Fig. 1. Sphincters on proximal branches of penetrating arterioles.

a Left panel: Maximal intensity projected in vivo two-photon laser scanning microscopy image of an NG2-dsRed mouse barrel cortex. An indentation of the capillary lumen is observed at the branching of the PA and is encircled by bright dsRed cell(s) (dashed insert). This structure is denoted as a precapillary sphincter. Immediately after the sphincter, a sparsely dsRed-labeled distention of the capillary lumen is observed, which we refer to as the bulb.

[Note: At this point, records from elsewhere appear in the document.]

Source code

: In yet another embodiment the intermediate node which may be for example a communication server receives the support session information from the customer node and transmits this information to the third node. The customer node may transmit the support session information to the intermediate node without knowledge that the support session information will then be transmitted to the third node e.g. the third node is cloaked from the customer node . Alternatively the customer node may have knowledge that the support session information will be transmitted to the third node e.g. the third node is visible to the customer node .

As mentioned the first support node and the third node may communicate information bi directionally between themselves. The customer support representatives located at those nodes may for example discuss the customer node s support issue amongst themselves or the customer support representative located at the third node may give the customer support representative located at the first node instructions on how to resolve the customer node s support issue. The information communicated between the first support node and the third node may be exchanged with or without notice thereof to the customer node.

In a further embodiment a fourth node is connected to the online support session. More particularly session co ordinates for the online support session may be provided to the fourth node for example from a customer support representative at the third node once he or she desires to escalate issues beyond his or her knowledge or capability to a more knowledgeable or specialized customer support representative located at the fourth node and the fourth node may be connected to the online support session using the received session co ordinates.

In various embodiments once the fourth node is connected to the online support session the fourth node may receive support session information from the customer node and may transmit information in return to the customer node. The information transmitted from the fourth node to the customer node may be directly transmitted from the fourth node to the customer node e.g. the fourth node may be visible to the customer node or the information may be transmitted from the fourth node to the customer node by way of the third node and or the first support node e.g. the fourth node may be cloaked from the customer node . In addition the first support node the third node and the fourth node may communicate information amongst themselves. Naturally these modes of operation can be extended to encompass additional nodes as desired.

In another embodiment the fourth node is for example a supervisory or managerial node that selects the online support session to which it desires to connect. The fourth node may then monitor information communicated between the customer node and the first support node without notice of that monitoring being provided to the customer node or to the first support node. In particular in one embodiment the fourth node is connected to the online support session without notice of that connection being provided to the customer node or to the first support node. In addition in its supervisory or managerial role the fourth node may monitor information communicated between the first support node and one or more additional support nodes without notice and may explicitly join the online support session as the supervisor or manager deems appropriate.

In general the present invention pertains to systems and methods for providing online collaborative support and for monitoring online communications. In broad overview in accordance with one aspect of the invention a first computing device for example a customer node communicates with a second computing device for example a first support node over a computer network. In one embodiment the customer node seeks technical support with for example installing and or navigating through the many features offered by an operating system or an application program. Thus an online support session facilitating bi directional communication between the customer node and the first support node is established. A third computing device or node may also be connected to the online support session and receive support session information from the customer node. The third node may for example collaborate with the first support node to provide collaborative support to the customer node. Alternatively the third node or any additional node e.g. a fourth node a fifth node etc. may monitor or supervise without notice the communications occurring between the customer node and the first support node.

Right panels: Single z-plane showing overlay, FITC-channel, and dsRed channel of the dashed insert. Arrows indicate the PA (red), sphincter (blue), bulb (green), and 1^st order capillary (yellow). b–d Local TPLSM projections of precapillary sphincters in the cortex of a thinned skull mouse in vivo (b), an awake mouse harboring a chronic cranial window in vivo (c) with white arrows marking the precapillary sphincter, and an ex vivo coronal slice of a FITC-conjugated lectin (green) stained NG2-dsRed mouse (red) with DAPI-stained (blue) nuclei (d). The precapillary sphincter cell nucleus is arched, as it follows the cell shape, and is marked by a white arrowhead. e Schematic of a PA with the a a precapillary sphincter at the proximal branch point. The illustration is based on confocal imaging of coronal slices ex vivo and the exact morphology and location of NG2-dsRed positive cells and their DAPI stained nuclei are shown. For the complete figure including a venule, see Supplementary Fig. 8.